** start of Supplied text **
Rusty Writer

I’ve been away from the internet for more than a week dealing with a family emergency.  That emergency has been rife with sorrow, exhaustion, and frustration.  But I’m home for a week before I’ll be going back to Ohio again for round two.

In all that time away I didn’t have a chance to write a single word.  For a writer, not being able to write is torture.  It wasn’t just not being able to write, it was having that part of my brain completely pushed back to the periphery while I dealt with more pressing things.

And this is what happened to my brain

On the 9 hour drive back home though, my writer brain kicked back in again.  I came up with a pretty cool idea for the third book in my Sci-Fi series (the first two books have been drafted but I’ve been focusing on my Historical Romances and haven’t revised them at all yet) along with a few other tweaks for some of my Romances.  It was so incredibly relaxing to have that part of me kick back into gear.

So here I am home again … and I’m not entirely sure how to get the engines going again.

Writing is proving itself to be like an athletic skill.  My best friend is a dancer and she’s told me that when she gets out of practice she gets stiff and inflexible again and needs to work very hard for a long time to get back into the right kind of shape.  Writing is being like that for me right now.
** end of Supplied text **
=== Written request 1 ===
According to the Rusty Writer post, how many hours did the drive back home take?
** start of The data **
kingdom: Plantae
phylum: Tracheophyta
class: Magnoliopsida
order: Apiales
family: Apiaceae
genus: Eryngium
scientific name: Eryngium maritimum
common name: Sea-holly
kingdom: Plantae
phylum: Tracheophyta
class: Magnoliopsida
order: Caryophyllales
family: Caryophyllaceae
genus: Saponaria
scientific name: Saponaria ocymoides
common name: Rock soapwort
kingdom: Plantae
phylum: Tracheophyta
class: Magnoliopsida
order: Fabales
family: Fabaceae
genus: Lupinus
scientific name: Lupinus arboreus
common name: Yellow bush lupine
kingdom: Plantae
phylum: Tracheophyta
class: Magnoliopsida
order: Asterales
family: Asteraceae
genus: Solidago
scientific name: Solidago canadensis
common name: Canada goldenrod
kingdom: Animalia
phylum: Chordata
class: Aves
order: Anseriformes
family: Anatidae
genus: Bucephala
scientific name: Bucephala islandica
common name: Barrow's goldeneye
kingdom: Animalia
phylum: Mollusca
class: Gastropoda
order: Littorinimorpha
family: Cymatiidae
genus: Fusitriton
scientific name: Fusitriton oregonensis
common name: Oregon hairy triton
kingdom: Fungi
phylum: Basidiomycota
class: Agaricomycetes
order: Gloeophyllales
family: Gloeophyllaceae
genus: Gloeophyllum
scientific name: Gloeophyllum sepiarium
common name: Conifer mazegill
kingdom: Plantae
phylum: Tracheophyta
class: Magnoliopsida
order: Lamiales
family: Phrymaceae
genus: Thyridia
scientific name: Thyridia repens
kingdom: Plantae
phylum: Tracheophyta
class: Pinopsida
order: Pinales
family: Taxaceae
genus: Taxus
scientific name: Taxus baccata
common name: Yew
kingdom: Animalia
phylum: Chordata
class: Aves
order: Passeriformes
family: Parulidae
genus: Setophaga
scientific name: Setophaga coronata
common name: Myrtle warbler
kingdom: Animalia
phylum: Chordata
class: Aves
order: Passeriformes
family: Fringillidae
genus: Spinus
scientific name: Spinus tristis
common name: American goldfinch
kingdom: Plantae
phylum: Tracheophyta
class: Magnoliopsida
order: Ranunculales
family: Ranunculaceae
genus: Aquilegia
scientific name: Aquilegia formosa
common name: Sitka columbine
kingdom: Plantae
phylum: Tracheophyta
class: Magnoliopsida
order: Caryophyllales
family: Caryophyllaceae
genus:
** end of The data **
=== Written request 2 ===
Quote the listing word for word, beginning at its first line and stopping after the line that contains "scientific name: Lupinus arboreus".

=== Exercise result 1 ===
The drive back home took 9 hours.

=== Exercise result 2 ===
kingdom: Plantae
phylum: Tracheophyta
class: Magnoliopsida
order: Apiales
family: Apiaceae
genus: Eryngium
scientific name: Eryngium maritimum
common name: Sea-holly
kingdom: Plantae
phylum: Tracheophyta
class: Magnoliopsida
order: Caryophyllales
family: Caryophyllaceae
genus: Saponaria
scientific name: Saponaria ocymoides
common name: Rock soapwort
kingdom: Plantae
phylum: Tracheophyta
class: Magnoliopsida
order: Fabales
family: Fabaceae
genus: Lupinus
scientific name: Lupinus arboreus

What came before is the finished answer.